REQUIRED ACTION:
Write out each line below exactly as it appears.
[INFORMATION PROVIDED — start]
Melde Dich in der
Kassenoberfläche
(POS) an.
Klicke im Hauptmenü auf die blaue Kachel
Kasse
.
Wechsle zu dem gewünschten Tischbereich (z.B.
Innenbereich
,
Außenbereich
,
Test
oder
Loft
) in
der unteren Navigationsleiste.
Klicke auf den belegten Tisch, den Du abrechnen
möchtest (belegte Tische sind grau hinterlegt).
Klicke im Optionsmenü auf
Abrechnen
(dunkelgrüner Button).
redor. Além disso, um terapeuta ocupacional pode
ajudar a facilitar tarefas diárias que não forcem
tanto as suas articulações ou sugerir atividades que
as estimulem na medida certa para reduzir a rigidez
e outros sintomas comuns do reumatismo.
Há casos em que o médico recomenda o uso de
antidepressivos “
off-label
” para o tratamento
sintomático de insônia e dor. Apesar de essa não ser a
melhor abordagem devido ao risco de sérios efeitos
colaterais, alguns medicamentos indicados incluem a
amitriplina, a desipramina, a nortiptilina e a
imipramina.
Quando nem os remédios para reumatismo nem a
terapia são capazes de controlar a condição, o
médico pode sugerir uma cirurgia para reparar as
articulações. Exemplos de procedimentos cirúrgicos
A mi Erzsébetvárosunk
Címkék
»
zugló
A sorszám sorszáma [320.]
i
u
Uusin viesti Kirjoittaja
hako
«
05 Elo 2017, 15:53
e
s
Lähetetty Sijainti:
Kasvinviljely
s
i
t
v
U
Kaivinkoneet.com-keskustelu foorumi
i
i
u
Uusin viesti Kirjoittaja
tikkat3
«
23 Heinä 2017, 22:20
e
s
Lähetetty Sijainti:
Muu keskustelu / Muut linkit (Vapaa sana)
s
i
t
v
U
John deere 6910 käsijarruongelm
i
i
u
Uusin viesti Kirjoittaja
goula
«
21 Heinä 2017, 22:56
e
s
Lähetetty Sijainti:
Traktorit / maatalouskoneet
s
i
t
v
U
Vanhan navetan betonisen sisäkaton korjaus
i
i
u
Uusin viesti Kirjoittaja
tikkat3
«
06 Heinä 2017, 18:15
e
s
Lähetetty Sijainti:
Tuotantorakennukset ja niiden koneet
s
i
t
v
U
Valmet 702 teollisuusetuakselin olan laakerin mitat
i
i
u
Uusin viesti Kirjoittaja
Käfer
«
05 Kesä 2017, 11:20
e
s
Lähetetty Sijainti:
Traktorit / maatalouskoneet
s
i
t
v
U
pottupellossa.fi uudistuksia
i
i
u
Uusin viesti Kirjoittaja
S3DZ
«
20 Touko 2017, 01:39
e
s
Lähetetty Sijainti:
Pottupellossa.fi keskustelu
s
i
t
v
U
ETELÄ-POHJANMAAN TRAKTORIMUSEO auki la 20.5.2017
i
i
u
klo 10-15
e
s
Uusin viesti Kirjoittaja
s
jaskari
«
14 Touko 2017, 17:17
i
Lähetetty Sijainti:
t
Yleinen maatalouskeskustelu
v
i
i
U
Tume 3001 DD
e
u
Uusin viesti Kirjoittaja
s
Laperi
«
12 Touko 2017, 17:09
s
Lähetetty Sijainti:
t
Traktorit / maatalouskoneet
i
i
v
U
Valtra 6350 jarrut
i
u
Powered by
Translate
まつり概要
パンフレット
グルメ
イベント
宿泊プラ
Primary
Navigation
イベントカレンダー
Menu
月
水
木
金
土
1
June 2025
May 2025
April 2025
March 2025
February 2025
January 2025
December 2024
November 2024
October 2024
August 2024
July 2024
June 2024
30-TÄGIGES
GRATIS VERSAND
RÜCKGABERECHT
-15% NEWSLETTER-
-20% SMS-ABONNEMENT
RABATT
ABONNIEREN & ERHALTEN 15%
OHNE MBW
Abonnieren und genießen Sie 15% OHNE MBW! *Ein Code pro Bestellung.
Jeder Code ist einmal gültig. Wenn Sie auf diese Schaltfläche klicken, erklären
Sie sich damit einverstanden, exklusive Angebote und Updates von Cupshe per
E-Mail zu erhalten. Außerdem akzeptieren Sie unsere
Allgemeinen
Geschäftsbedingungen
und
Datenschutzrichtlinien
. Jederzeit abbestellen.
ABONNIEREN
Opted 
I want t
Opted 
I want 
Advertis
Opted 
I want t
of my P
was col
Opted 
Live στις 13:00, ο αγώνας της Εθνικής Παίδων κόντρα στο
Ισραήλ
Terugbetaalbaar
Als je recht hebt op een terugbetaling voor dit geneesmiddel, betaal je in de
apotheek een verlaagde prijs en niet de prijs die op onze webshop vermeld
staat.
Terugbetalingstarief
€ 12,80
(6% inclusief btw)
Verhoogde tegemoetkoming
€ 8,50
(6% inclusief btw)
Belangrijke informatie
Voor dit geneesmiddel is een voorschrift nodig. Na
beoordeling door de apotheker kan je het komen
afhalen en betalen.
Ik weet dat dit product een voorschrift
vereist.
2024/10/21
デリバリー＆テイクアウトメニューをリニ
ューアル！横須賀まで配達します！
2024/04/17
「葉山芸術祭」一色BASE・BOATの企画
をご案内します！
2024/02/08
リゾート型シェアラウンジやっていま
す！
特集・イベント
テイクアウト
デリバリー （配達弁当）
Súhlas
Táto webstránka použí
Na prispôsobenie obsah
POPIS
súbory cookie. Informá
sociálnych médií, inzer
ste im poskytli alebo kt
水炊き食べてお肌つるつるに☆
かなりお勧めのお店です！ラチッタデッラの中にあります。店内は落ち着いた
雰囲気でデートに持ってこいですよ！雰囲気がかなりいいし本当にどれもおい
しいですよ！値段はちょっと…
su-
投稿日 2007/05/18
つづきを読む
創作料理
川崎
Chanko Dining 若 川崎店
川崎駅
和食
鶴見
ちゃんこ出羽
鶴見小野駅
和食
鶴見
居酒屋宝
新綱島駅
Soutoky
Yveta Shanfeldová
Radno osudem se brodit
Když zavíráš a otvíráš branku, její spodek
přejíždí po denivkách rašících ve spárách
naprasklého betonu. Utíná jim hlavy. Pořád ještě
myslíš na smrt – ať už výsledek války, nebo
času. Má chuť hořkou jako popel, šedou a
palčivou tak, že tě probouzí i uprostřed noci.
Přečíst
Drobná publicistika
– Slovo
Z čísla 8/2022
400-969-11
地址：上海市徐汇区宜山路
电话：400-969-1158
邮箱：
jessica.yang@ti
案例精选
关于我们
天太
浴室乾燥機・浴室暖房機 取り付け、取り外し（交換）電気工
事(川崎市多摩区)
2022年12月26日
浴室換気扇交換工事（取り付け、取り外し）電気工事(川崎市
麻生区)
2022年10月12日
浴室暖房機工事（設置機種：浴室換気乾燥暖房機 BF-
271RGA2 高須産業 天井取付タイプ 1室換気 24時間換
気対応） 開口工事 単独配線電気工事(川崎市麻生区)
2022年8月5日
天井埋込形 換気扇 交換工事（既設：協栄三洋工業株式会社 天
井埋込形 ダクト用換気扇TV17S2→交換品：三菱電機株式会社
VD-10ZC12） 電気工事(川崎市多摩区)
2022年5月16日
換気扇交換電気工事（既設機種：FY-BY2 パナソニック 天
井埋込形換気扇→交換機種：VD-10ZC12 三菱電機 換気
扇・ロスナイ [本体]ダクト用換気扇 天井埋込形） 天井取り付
[INFORMATION PROVIDED — finish]
RESPONSE FOR THIS EXERCISE:
Melde Dich in der
Kassenoberfläche
(POS) an.
Klicke im Hauptmenü auf die blaue Kachel
Kasse
.
Wechsle zu dem gewünschten Tischbereich (z.B.
Innenbereich
,
Außenbereich
,
Test
oder
Loft
) in
der unteren Navigationsleiste.
Klicke auf den belegten Tisch, den Du abrechnen
möchtest (belegte Tische sind grau hinterlegt).
Klicke im Optionsmenü auf
Abrechnen
(dunkelgrüner Button).
redor. Além disso, um terapeuta ocupacional pode
ajudar a facilitar tarefas diárias que não forcem
tanto as suas articulações ou sugerir atividades que
as estimulem na medida certa para reduzir a rigidez
e outros sintomas comuns do reumatismo.
Há casos em que o médico recomenda o uso de
antidepressivos “
off-label
” para o tratamento
sintomático de insônia e dor. Apesar de essa não ser a
melhor abordagem devido ao risco de sérios efeitos
colaterais, alguns medicamentos indicados incluem a
amitriplina, a desipramina, a nortiptilina e a
imipramina.
Quando nem os remédios para reumatismo nem a
terapia são capazes de controlar a condição, o
médico pode sugerir uma cirurgia para reparar as
articulações. Exemplos de procedimentos cirúrgicos
A mi Erzsébetvárosunk
Címkék
»
zugló
A sorszám sorszáma [320.]
i
u
Uusin viesti Kirjoittaja
hako
«
05 Elo 2017, 15:53
e
s
Lähetetty Sijainti:
Kasvinviljely
s
i
t
v
U
Kaivinkoneet.com-keskustelu foorumi
i
i
u
Uusin viesti Kirjoittaja
tikkat3
«
23 Heinä 2017, 22:20
e
s
Lähetetty Sijainti:
Muu keskustelu / Muut linkit (Vapaa sana)
s
i
t
v
U
John deere 6910 käsijarruongelm
i
i
u
Uusin viesti Kirjoittaja
goula
«
21 Heinä 2017, 22:56
e
s
Lähetetty Sijainti:
Traktorit / maatalouskoneet
s
i
t
v
U
Vanhan navetan betonisen sisäkaton korjaus
i
i
u
Uusin viesti Kirjoittaja
tikkat3
«
06 Heinä 2017, 18:15
e
s
Lähetetty Sijainti:
Tuotantorakennukset ja niiden koneet
s
i
t
v
U
Valmet 702 teollisuusetuakselin olan laakerin mitat
i
i
u
Uusin viesti Kirjoittaja
Käfer
«
05 Kesä 2017, 11:20
e
s
Lähetetty Sijainti:
Traktorit / maatalouskoneet
s
i
t
v
U
pottupellossa.fi uudistuksia
i
i
u
Uusin viesti Kirjoittaja
S3DZ
«
20 Touko 2017, 01:39
e
s
Lähetetty Sijainti:
Pottupellossa.fi keskustelu
s
i
t
v
U
ETELÄ-POHJANMAAN TRAKTORIMUSEO auki la 20.5.2017
i
i
u
klo 10-15
e
s
Uusin viesti Kirjoittaja
s
jaskari
«
14 Touko 2017, 17:17
i
Lähetetty Sijainti:
t
Yleinen maatalouskeskustelu
v
i
i
U
Tume 3001 DD
e
u
Uusin viesti Kirjoittaja
s
Laperi
«
12 Touko 2017, 17:09
s
Lähetetty Sijainti:
t
Traktorit / maatalouskoneet
i
i
v
U
Valtra 6350 jarrut
i
u
Powered by
Translate
まつり概要
パンフレット
グルメ
イベント
宿泊プラ
Primary
Navigation
イベントカレンダー
Menu
月
水
木
金
土
1
June 2025
May 2025
April 2025
March 2025
February 2025
January 2025
December 2024
November 2024
October 2024
August 2024
July 2024
June 2024
30-TÄGIGES
GRATIS VERSAND
RÜCKGABERECHT
-15% NEWSLETTER-
-20% SMS-ABONNEMENT
RABATT
ABONNIEREN & ERHALTEN 15%
OHNE MBW
Abonnieren und genießen Sie 15% OHNE MBW! *Ein Code pro Bestellung.
Jeder Code ist einmal gültig. Wenn Sie auf diese Schaltfläche klicken, erklären
Sie sich damit einverstanden, exklusive Angebote und Updates von Cupshe per
E-Mail zu erhalten. Außerdem akzeptieren Sie unsere
Allgemeinen
Geschäftsbedingungen
und
Datenschutzrichtlinien
. Jederzeit abbestellen.
ABONNIEREN
Opted 
I want t
Opted 
I want 
Advertis
Opted 
I want t
of my P
was col
Opted 
Live στις 13:00, ο αγώνας της Εθνικής Παίδων κόντρα στο
Ισραήλ
Terugbetaalbaar
Als je recht hebt op een terugbetaling voor dit geneesmiddel, betaal je in de
apotheek een verlaagde prijs en niet de prijs die op onze webshop vermeld
staat.
Terugbetalingstarief
€ 12,80
(6% inclusief btw)
Verhoogde tegemoetkoming
€ 8,50
(6% inclusief btw)
Belangrijke informatie
Voor dit geneesmiddel is een voorschrift nodig. Na
beoordeling door de apotheker kan je het komen
afhalen en betalen.
Ik weet dat dit product een voorschrift
vereist.
2024/10/21
デリバリー＆テイクアウトメニューをリニ
ューアル！横須賀まで配達します！
2024/04/17
「葉山芸術祭」一色BASE・BOATの企画
をご案内します！
2024/02/08
リゾート型シェアラウンジやっていま
す！
特集・イベント
テイクアウト
デリバリー （配達弁当）
Súhlas
Táto webstránka použí
Na prispôsobenie obsah
POPIS
súbory cookie. Informá
sociálnych médií, inzer
ste im poskytli alebo kt
水炊き食べてお肌つるつるに☆
かなりお勧めのお店です！ラチッタデッラの中にあります。店内は落ち着いた
雰囲気でデートに持ってこいですよ！雰囲気がかなりいいし本当にどれもおい
しいですよ！値段はちょっと…
su-
投稿日 2007/05/18
つづきを読む
創作料理
川崎
Chanko Dining 若 川崎店
川崎駅
和食
鶴見
ちゃんこ出羽
鶴見小野駅
和食
鶴見
居酒屋宝
新綱島駅
Soutoky
Yveta Shanfeldová
Radno osudem se brodit
Když zavíráš a otvíráš branku, její spodek
přejíždí po denivkách rašících ve spárách
naprasklého betonu. Utíná jim hlavy. Pořád ještě
myslíš na smrt – ať už výsledek války, nebo
času. Má chuť hořkou jako popel, šedou a
palčivou tak, že tě probouzí i uprostřed noci.
Přečíst
Drobná publicistika
– Slovo
Z čísla 8/2022
400-969-11
地址：上海市徐汇区宜山路
电话：400-969-1158
邮箱：
jessica.yang@ti
案例精选
关于我们
天太
浴室乾燥機・浴室暖房機 取り付け、取り外し（交換）電気工
事(川崎市多摩区)
2022年12月26日
浴室換気扇交換工事（取り付け、取り外し）電気工事(川崎市
麻生区)
2022年10月12日
浴室暖房機工事（設置機種：浴室換気乾燥暖房機 BF-
271RGA2 高須産業 天井取付タイプ 1室換気 24時間換
気対応） 開口工事 単独配線電気工事(川崎市麻生区)
2022年8月5日
天井埋込形 換気扇 交換工事（既設：協栄三洋工業株式会社 天
井埋込形 ダクト用換気扇TV17S2→交換品：三菱電機株式会社
VD-10ZC12） 電気工事(川崎市多摩区)
2022年5月16日
換気扇交換電気工事（既設機種：FY-BY2 パナソニック 天
井埋込形換気扇→交換機種：VD-10ZC12 三菱電機 換気
扇・ロスナイ [本体]ダクト用換気扇 天井埋込形） 天井取り付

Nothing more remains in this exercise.